Pour le Gazaoui lambda, cependant, la vie sur place est truffée de dangers, et beaucoup se plaignent de la hausse de la délinquance. « Le taux de criminalité augmente de jour en jour », me confie mon contact. « Le Hamas n’arrive pas à contrôler la situation. » La nuit, les forces de l’ordre mettent en place des barrages routiers. Dans une interview, un responsable de la police du Hamas se plaint de guerres familiales qui finissent souvent en fusillades, et surtout de l’augmentation du trafic de stupéfiants. « Dans nos prisons, la plupart des détenus sont derrière les barreaux à cause de la drogue », déplore-t-il, « avec une forte augmentation du trafic de haschisch et de l’analgésique Tramadol. »

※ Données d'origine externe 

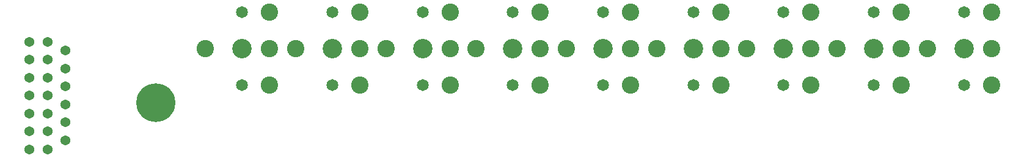
<source format=gbs>
%TF.GenerationSoftware,KiCad,Pcbnew,5.1.12-1.fc35*%
%TF.CreationDate,2022-04-23T06:03:32-07:00*%
%TF.ProjectId,right,72696768-742e-46b6-9963-61645f706362,v1.1*%
%TF.SameCoordinates,Original*%
%TF.FileFunction,Soldermask,Bot*%
%TF.FilePolarity,Negative*%
%FSLAX46Y46*%
G04 Gerber Fmt 4.6, Leading zero omitted, Abs format (unit mm)*
G04 Created by KiCad (PCBNEW 5.1.12-1.fc35) date 2022-04-23 06:03:32*
%MOMM*%
%LPD*%
G01*
G04 APERTURE LIST*
%ADD10C,1.363600*%
%ADD11C,2.401600*%
%ADD12C,2.701600*%
%ADD13C,1.651600*%
%ADD14C,5.401600*%
G04 APERTURE END LIST*
D10*
%TO.C,J1*%
X82000000Y-110000000D03*
X82000000Y-107500000D03*
X82000000Y-105000000D03*
X82000000Y-102500000D03*
X82000000Y-100000000D03*
X82000000Y-97500000D03*
X82000000Y-95000000D03*
X87000000Y-108750000D03*
X87000000Y-106250000D03*
X87000000Y-103750000D03*
X87000000Y-101250000D03*
X87000000Y-98750000D03*
X87000000Y-96250000D03*
X84500000Y-110000000D03*
X84500000Y-107500000D03*
X84500000Y-105000000D03*
X84500000Y-102500000D03*
X84500000Y-100000000D03*
X84500000Y-97500000D03*
X84500000Y-95000000D03*
%TD*%
D11*
%TO.C,F11*%
X140310000Y-90920000D03*
X140310000Y-96000000D03*
D12*
X136500000Y-96000000D03*
D11*
X140310000Y-101080000D03*
X131420000Y-96000000D03*
D13*
X136500000Y-90920000D03*
X136500000Y-101080000D03*
%TD*%
D11*
%TO.C,F9*%
X115310000Y-90920000D03*
X115310000Y-96000000D03*
D12*
X111500000Y-96000000D03*
D11*
X115310000Y-101080000D03*
X106420000Y-96000000D03*
D13*
X111500000Y-90920000D03*
X111500000Y-101080000D03*
%TD*%
D11*
%TO.C,F10*%
X127810000Y-90920000D03*
X127810000Y-96000000D03*
D12*
X124000000Y-96000000D03*
D11*
X127810000Y-101080000D03*
X118920000Y-96000000D03*
D13*
X124000000Y-90920000D03*
X124000000Y-101080000D03*
%TD*%
D11*
%TO.C,F12*%
X152810000Y-90920000D03*
X152810000Y-96000000D03*
D12*
X149000000Y-96000000D03*
D11*
X152810000Y-101080000D03*
X143920000Y-96000000D03*
D13*
X149000000Y-90920000D03*
X149000000Y-101080000D03*
%TD*%
D11*
%TO.C,P-S1*%
X165310000Y-90920000D03*
X165310000Y-96000000D03*
D12*
X161500000Y-96000000D03*
D11*
X165310000Y-101080000D03*
X156420000Y-96000000D03*
D13*
X161500000Y-90920000D03*
X161500000Y-101080000D03*
%TD*%
D11*
%TO.C,S-L1*%
X177810000Y-90920000D03*
X177810000Y-96000000D03*
D12*
X174000000Y-96000000D03*
D11*
X177810000Y-101080000D03*
X168920000Y-96000000D03*
D13*
X174000000Y-90920000D03*
X174000000Y-101080000D03*
%TD*%
D11*
%TO.C,P-B1*%
X190310000Y-90920000D03*
X190310000Y-96000000D03*
D12*
X186500000Y-96000000D03*
D11*
X190310000Y-101080000D03*
X181420000Y-96000000D03*
D13*
X186500000Y-90920000D03*
X186500000Y-101080000D03*
%TD*%
D11*
%TO.C,KP1*%
X202810000Y-90920000D03*
X202810000Y-96000000D03*
D12*
X199000000Y-96000000D03*
D11*
X202810000Y-101080000D03*
X193920000Y-96000000D03*
D13*
X199000000Y-90920000D03*
X199000000Y-101080000D03*
%TD*%
D11*
%TO.C,PG1*%
X215310000Y-90920000D03*
X215310000Y-96000000D03*
D12*
X211500000Y-96000000D03*
D11*
X215310000Y-101080000D03*
X206420000Y-96000000D03*
D13*
X211500000Y-90920000D03*
X211500000Y-101080000D03*
%TD*%
D14*
%TO.C,H1*%
X99500000Y-103500000D03*
%TD*%
M02*

</source>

Au fil des jours, la misère m’apparait plus évidente. Tout un quartier à Shujaya, et un autre dans le village de Jaharal-Deik, sont encore des amas de ruines : les familles vivent dans des conteneurs en attendant les fonds qui doivent leur permettre de reconstruire leurs maisons. L’odeur de la combustion d’ordures finit par me prendre à la gorge (il y a une pénurie de terrains où les déposer), tout comme la puanteur montant de la mer par endroits. Jusqu’à 90 millions de litres d’eaux usées y sont déversés tous les jours, selon l’UNICEF, en raison du dysfonctionnement des usines d’épuration par manque d’électricité. Imaginez ce que cela représente pour les 2 millions de personnes piégées ici, qui n’auront jamais la chance de quitter cette bande de 41 km de long. A la fin de la semaine, je n’ai plus qu’une envie : rentrer en Israël.
« En Israël, les gens respectent la terre, ils respectent les rues, tout est si propre », soupire Baha, un père de 30 ans habitant de Gaza, avec une pointe de nostalgie. « Vivre coincé en cet endroit chaotique et incertain, derrière un mur en béton, a de quoi vous rendre claustrophobe ! »
Même si le territoire côtier offre d’agréables lieux de détente et de coquets restaurants, même si la plupart des bâtiments ont été reconstruits et les rues repavées, la souffrance est bien là. Au-delà de l’aspect matériel, le mal-être est existentiel.